### [Supplied passage]
----

Yes, the word must have passed into Finnic languages when it primarily meant "sky", and among IE languages Sanskrit word "diva" seams to mean day and sky and not god, while Lithuanian and Latvian use other words in the meaning of sky. So, IMO it must have been adopted quite early.
 
Based on what?
Haplogroup N.

Are you suggesting that the Yamna Culture was Turkic (or Altaic?). Because that one makes no sense at all. The Yamna Culture is way too old, and way too far in the west for that to work out. As an example, the Yamna people certainly didn't have iron. Why would the Turkic languages have a common word for "iron"? :disappointed:
The Yamna people didn't have iron for good reason :wary2: They didn't lived in the Iron_Age :embarassed: I believe that a proto-Turkic substrate was already present among the Yamna people.

I'm a fence sitter there. I'm not entirely convinced that the Proto-Indo-European *dyeus and the Turkic "tengri" are related (even if the names are similar), but if there's a relationship, then the borrowing is from early Indo-European into Altaic (maybe from early Tocharian?). As I stated, Proto-Indo-European is the older language family (as I stated, the Turkic languages can be much better compared with the Germanic and Romance languages, in terms of relative age, and in terms of mutual similarity).
It's not long since I read that there were even some daydreamers in the past who tried to define both Turkic Tengri and Chinese Tian as an IE loan word. Of course this is not possible, not least due to etymological reasons. Tengri and Tian are too old to be loaned.
 
Eng. earth, swe. jord - tur. yurt

I guess earth and jord are derivatives of each other. Meaning of yurt is "the place of residency" or "homeland" in Turkic. The main reasoning is that earth, meaning soil, is a place of residency and land is earth.

Eng. sea, proto-gem. saiwaz, dum. see - tur. su

Su means water.

The ones that got my attention so far.

----

### [Data]

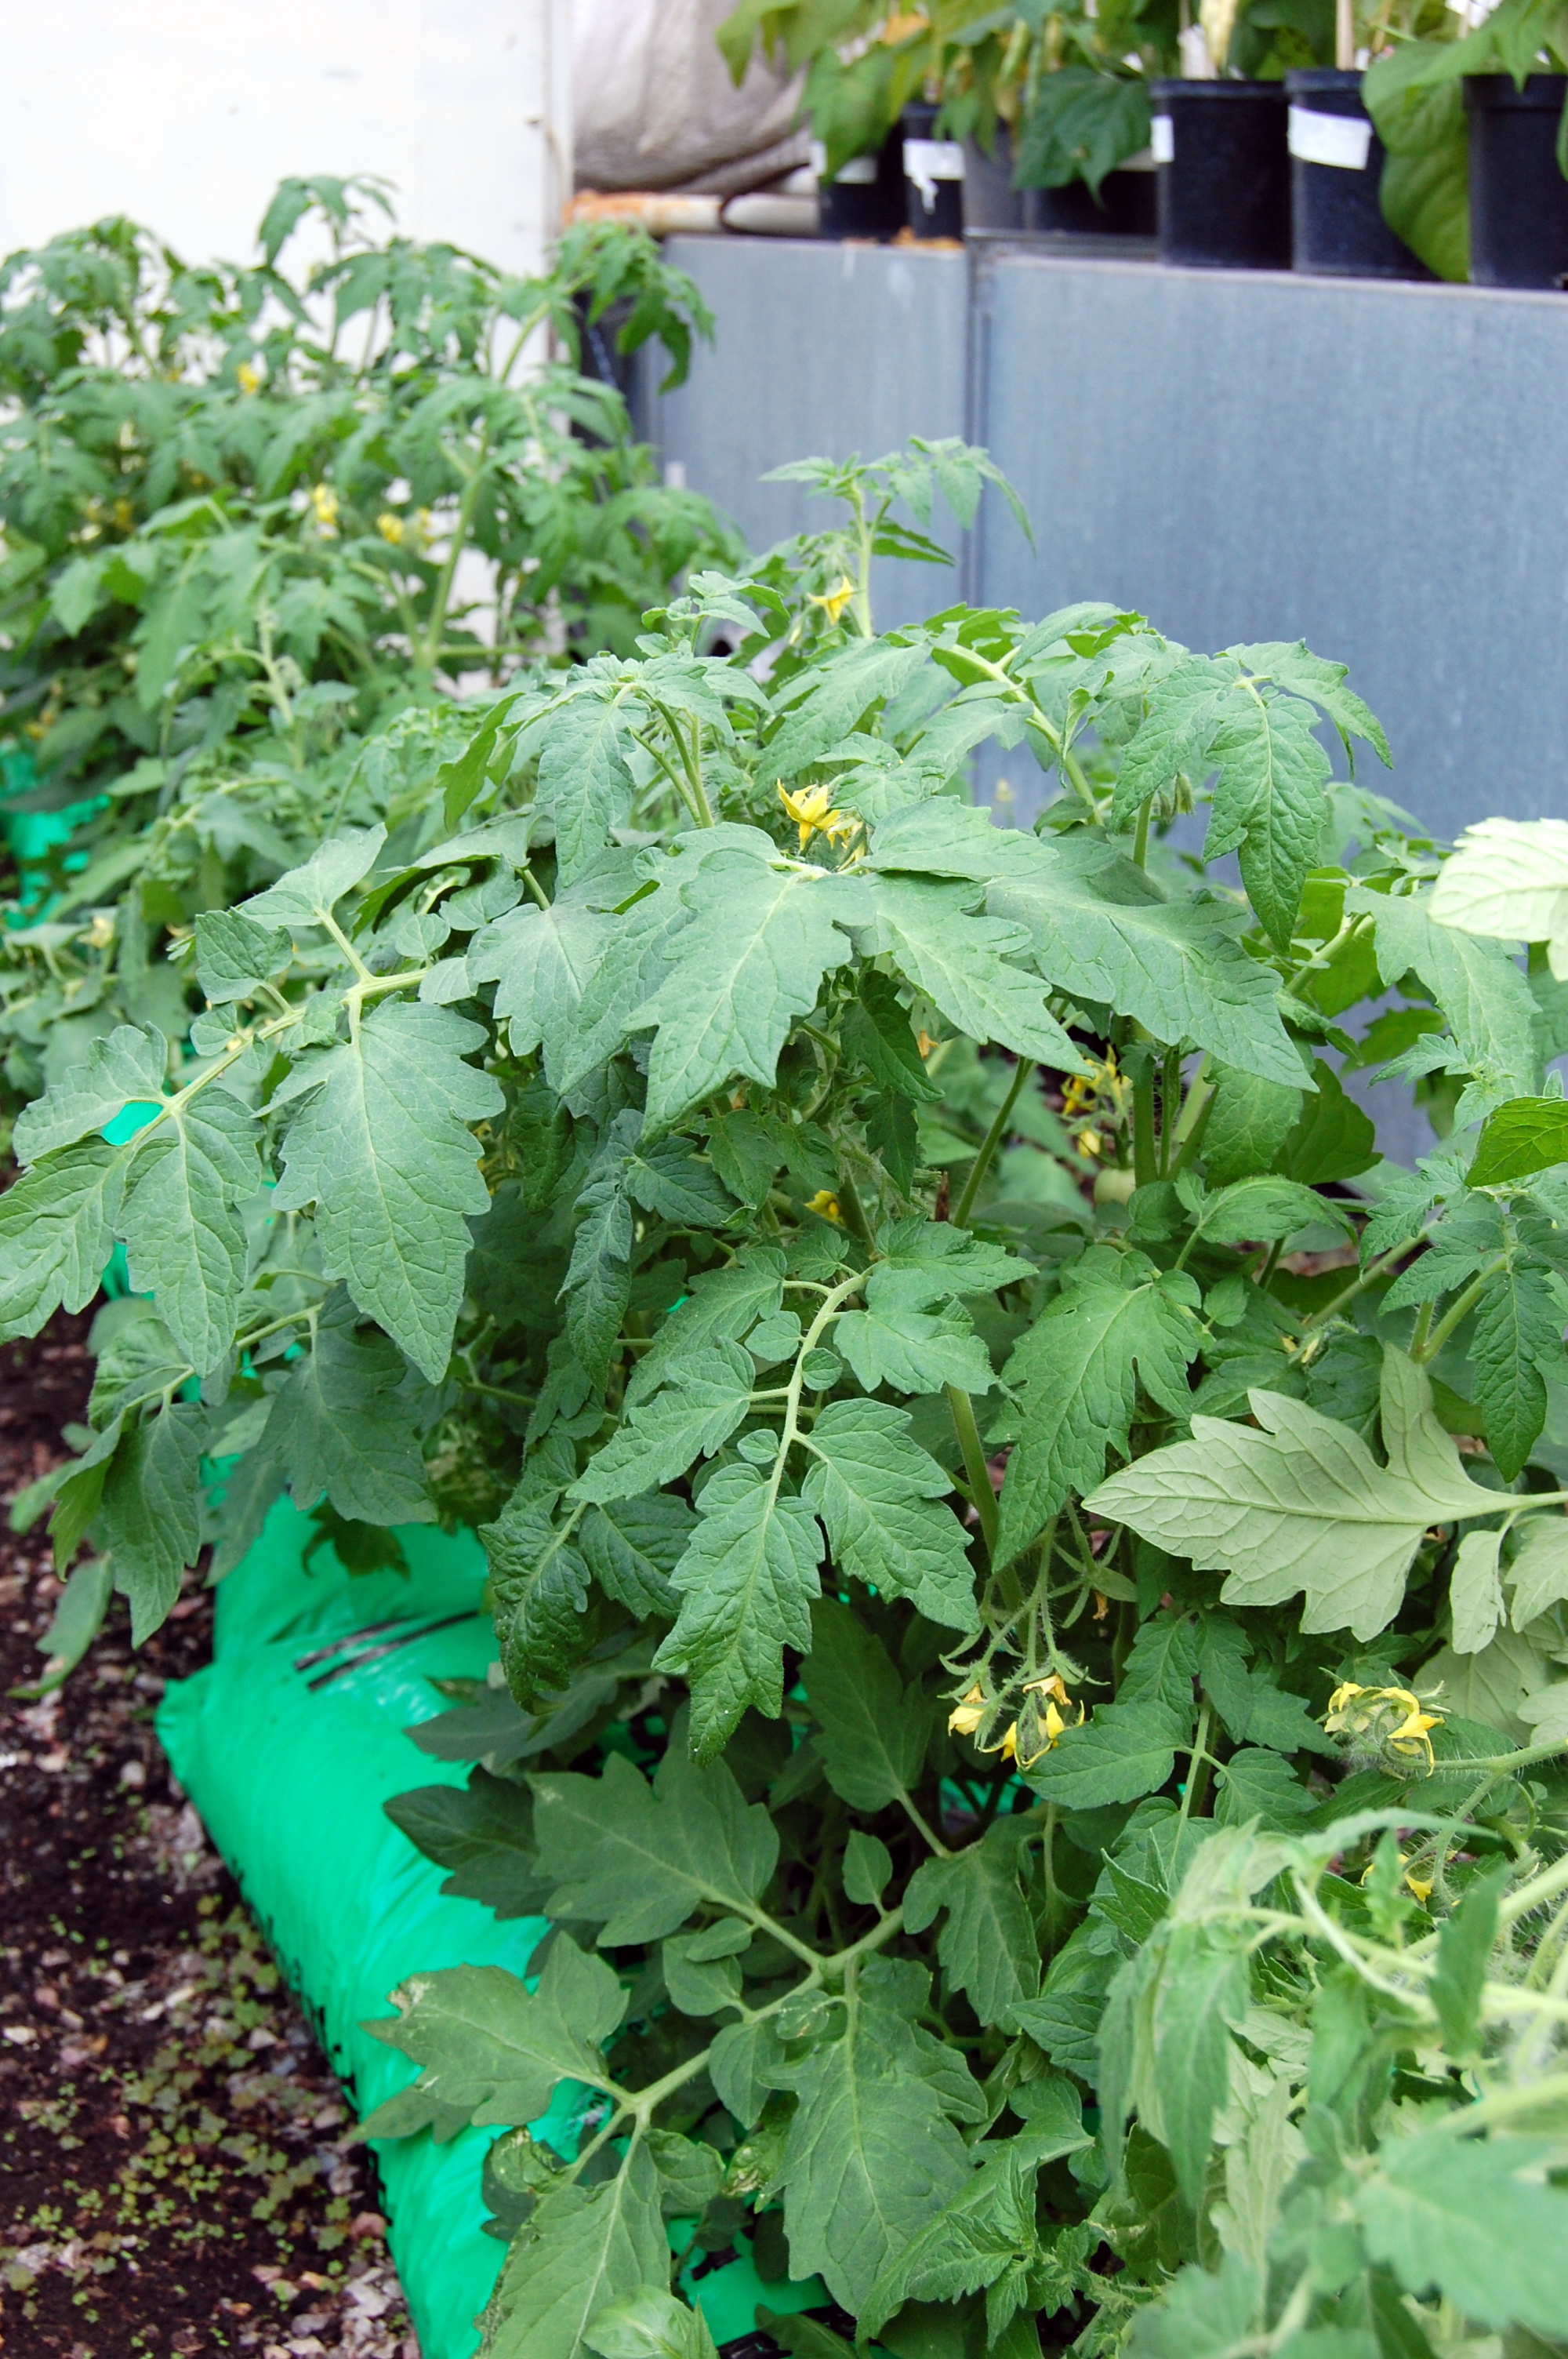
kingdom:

----

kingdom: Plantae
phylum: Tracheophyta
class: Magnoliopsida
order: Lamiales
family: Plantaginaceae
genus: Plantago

----

### [Problems]
- A) In the etymology discussion, what does the Turkic word "su" mean?
- B) Resume the etymology discussion after its last sentence.
The data have no connection to the etymology discussion.

### [Answers by task]
- A) It means water.

- B)
One interesting thing to consider is that Germanic speakers have historically spoken of the place of humanity as not just earth, but Middle Earth, i.e. Midgard, Midhgardhr (Old Norse), Middungeard (Old English), etc. Is there a parallel concept in any Turkic language?
 
One interesting thing to consider is that Germanic speakers have historically spoken of the place of humanity as not just earth, but Middle Earth, i.e. Midgard, Midhgardhr (Old Norse), Middungeard (Old English), etc. Is there a parallel concept in any Turkic language?
in our Kazakh tradition it is said that between earth and sky the human being (Är kishi) was created. do you mean something like this? this is very common also in many other world mythologies.
 
Let’s have a closer look at the word ”sky” in IE, Altaic and Uralic languages:
Sky

IE
Slovenian: nebó
Polish: niebo
Russian: nébo
Irish: neamh /ne~:v//ne~:w/?, spéir
Welsh: ffurfafen, nwyfre, wybr + NEF /ne:v/
Breton: oabl; neñv /ne~:w/
URALIC
Nenets: num’’ (nūmʔ)
Selkup: nom, nuvın syynd'ı
Nganasan: ŋúo

.

I added some proxi of pronouciation - the celtic forms with nasalisation (present or past) suppose a form: *NEM- a bit different from *NEB- (italic) for "cloud" french "nuée", "nébuleux" ..) what doesn't exclude a common root - the meaning shift between "sky" and "god" is not so surprising. What surprised me is the proximity with some Uralic words... Thanks for a lot of words I ignored;
 
You know, Turkish is actually a language (and its called that way in English), while Turkic denotes the language family....

Right. This is the same thing happening with the difference between German (a language) and Germanic (a language family that contains German as well as several other languages such as English), Italian (a language) and Italic (a language family), as well as Slovak, Slovenian, and Slavonic (individual languages) and Slavic (a language family). Many other language families do not have this potentially confusing naming feature. For example, no Celtic language has a name that sounds confusingly similar to Celtic, and there are no Semitic languages whose names (at least in English) sound confusingly similar to Semitic.
 
in our Kazakh tradition it is said that between earth and sky the human being (Är kishi) was created. do you mean something like this? this is very common also in many other world mythologies.

Yes, I think so. The Germanic concept of "Middle Earth" dates from far earlier than Tolkien, being recorded at least as early as the seventh century and quite likely pre-dating that by a significant amount of time. It is very possible that the concept could have come from a shared PIE/Turkic source.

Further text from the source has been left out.